Liebt einander ist kein Kalenderspruch, sondern eine schwere Aufgabe, ein Gebot, das Jesus den Jüngern und damit allen Menschen auferlegt hat. Und hier gewinnt es doch etwas speziell Christliches: Denn, so hatte es Johannes in seinem Evangelium verheißen, „Daran werden alle erkennen, dass ihr meine Jünger seid: wenn ihr einander liebt“ (Joh 13,35). Die Jünger des Herrn, mithin die Christen, auch die Frauen und Männer der heutigen Zeit, die Jesus als den Sohn Gottes bekennen: Ihnen wird dieses Gebot auferlegt. Durch die Verwirklichung dieses Gebotes wird man sie als Jünger Christi erkennen.

Ich frage mich oft, ob man an meinem Verhalten erkennen kann, dass ich ein Jünger des Herrn sein will oder es sogar bin. Ich frage mich das ganz persönlich. Ich frage das in meiner Verantwortung als Bischof für die Kirche. Ich frage aber nicht nur nach dem äußeren Bild, dem Bild, das andere von mir haben. Ich frage mich, wie ich, wie die Kirche in dieser Liebe wachsen kann. Es ist eine Liebe, die angefragt und bedrängt wird. Es ist eine Liebe, die konkret sein muss. Wenn ich darüber nachdenke, kann ich leicht der Gefahr erliegen, abstrakt zu bleiben. Daher helfen mir die Werke der Barmherzigkeit, die ich mir wie einen Spiegel vorhalte. Die Werke der Barmherzigkeit sind: Die Unwissenden zu lehren, die Zweifelnden zu beraten, die Trauernden zu trösten, die Sünder zurechtzuweisen, den Beleidigern gern zu verzeihen, die Lästigen geduldig zu ertragen, für die Lebenden und Verstorbenen zu beten, Hungrige zu speisen, Obdachlose zu beherbergen, Nackte zu bekleiden, Kranke und Gefangene zu besuchen, Tote zu begraben und Almosen zu geben. – Ein neues Gebot gebe ich euch: Liebt einander!

Musik 4

Liebt einander! Das fällt nicht schwer, wenn ich einem geliebten Menschen einen Gefallen erweise. Und wer schon einmal verliebt war, weiß von der Freude und der Schönheit, von der Romantik und der Anziehung dieser Liebe, von Sehnsucht und Hingabe, von Freiheit und Glück. Dann sind Taten der selbstlosen Liebe einfach.

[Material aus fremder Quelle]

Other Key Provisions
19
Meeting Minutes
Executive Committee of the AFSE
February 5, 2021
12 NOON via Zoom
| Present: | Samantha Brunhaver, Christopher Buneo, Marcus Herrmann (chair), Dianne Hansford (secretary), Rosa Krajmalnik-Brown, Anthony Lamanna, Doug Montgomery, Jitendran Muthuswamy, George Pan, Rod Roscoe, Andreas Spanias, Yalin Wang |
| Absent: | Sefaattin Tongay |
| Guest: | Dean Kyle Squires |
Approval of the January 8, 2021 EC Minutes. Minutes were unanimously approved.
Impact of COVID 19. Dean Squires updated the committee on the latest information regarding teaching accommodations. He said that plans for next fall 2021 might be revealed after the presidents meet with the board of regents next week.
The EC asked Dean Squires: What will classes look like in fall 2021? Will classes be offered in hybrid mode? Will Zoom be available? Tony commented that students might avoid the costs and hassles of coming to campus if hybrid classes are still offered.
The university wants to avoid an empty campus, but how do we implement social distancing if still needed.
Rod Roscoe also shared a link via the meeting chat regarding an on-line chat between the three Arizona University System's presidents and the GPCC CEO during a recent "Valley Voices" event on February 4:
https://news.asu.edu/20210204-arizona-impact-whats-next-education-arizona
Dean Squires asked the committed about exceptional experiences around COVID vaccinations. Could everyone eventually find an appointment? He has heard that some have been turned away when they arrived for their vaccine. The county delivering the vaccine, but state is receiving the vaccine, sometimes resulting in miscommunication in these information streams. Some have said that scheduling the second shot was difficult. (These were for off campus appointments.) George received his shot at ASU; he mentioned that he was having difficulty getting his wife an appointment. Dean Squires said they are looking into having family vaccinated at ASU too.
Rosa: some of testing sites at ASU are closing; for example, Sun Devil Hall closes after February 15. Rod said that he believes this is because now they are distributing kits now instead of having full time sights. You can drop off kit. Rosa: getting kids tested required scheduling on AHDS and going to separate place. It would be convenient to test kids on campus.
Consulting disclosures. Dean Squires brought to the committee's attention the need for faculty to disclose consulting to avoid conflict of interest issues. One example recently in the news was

Was aber ist mit dem Nachbarn, der mir nicht wohlgesonnen ist, der mir vielleicht Böses will, der schlecht über mich redet? Wie soll ich ihn lieben? Und was ist mit dem, der mich unendlich verletzt, verraten und verkauft hat? Wie soll ich den lieben können? Und wie soll ich die ewig nervende Verwandtschaft, den nörgelnden Onkel, die kontrollierende Schwiegermutter, den komischen Cousin ertragen, ja gar lieben?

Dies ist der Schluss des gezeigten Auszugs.